« Mother », l’anti-biopic de Mère Teresa

Mother, le nouveau film de Teona Strugar Mitevska (Je suis de Tito Veles, Dieu existe, son nom est Petrunya, The Happiest Man in the World), est présenté en première belge au Festival de Gand, avant sa sortie le 5 novembre prochain en Belgique. Avec cet anti-biopic résolument punk, la cinéaste nous fait entrer dans la tête de Mère Teresa le temps d’une poignée de jours, alors qu’elle lève les derniers doutes qui l’empêchent de mener à bien son ambition la plus folle: créer les Missionnaires de la charité

Oubliez d’emblée tous les attributs habituellement accolés à la figure de la sainte. La Teresa de Teona Strugar Mitevska est d’abord une femme, vaillante, volontaire, bornée, aimante, dure, vive, travaillée par son ambition tout autant que par sa foi. La cinéaste bouscule avec autorité l’image d’Epinal de cette star de la chrétienté pour en faire une icône punk, non pas moderne, mais intemporelle dans sa puissance et sa détermination.

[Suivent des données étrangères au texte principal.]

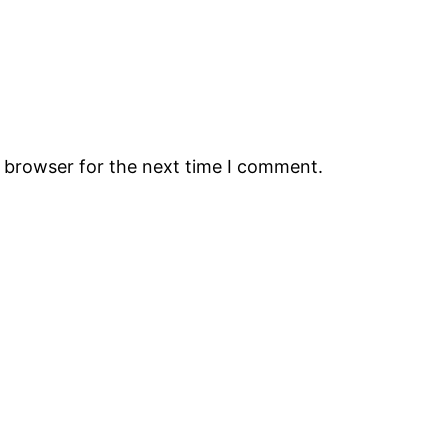
s browser for the next time I comment.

On attrape Teresa au vol un jour de 1948, à Calcutta, Inde, alors qu’elle espère fiévreusement des nouvelles du Vatican: elle attend qu’on lui donne l’autorisation de quitter les Soeurs de Lorette pour fonder son propre ordre – qui deviendra les Missionnaires de la Charité. Cette semaine cruciale voit donc Teresa devenir irrémédiablement elle-même, et poser les bases de son engagement fait d’amour de son prochain, de dénuement, et d’une foi inébranlable en l’égalité entre les humains. Mais pour ce faire elle devra traverser une ultime épreuve: sa fidèle soeur Agnieszka, en laquelle elle voyait une successeure pour reprendre les rênes de la congrégation, est enceinte. Alors qu’elle voudrait se libérer de cette charge, Teresa s’oppose frontalement à tout avortement, quitte à mettre un frein à ses propres ambitions – et à renier son voeu d’aider son prochain.

Mais la réaction de Teresa vis-à-vis de l’avortement, fruit de son époque, n’est pas le sujet du film. Son sujet, c’est le questionnement de Teresa, sa force de caractère, son combat intime pour trouver la ressources de surmonter l’adversité aussi bien externe qu’interne. Le portrait s’approche en ce sens du « flux de conscience » en littérature, on est en caméra embarquée au plus près de ses doutes, ses hésitations, on mesure sa conviction et ses renoncements. A l’écran, on est tout à la fois sur elle, son visage, et devant elle, dans des plans très graphiques, avec les autres soeurs, dans le couvent, ou quand elle réarrange de façon presque névrotique les meubles de sa chambre, auxquels elle se fait un devoir de ne pas s’attacher, refusant toute idée de propriété. Incarnée avec une ferveur quasi mystique par Noomi Rapace, Teresa s’impose comme une figure tout en complexité, mue par une volonté farouche et une mission plus terrestre que divine, en lutte contre ses failles, une héroïne certes sacrificielle (elle renonce notamment à la maternité), mais pour laquelle le sacrifice n’est pas tant une fatalité qu’un un choix posé en conscience.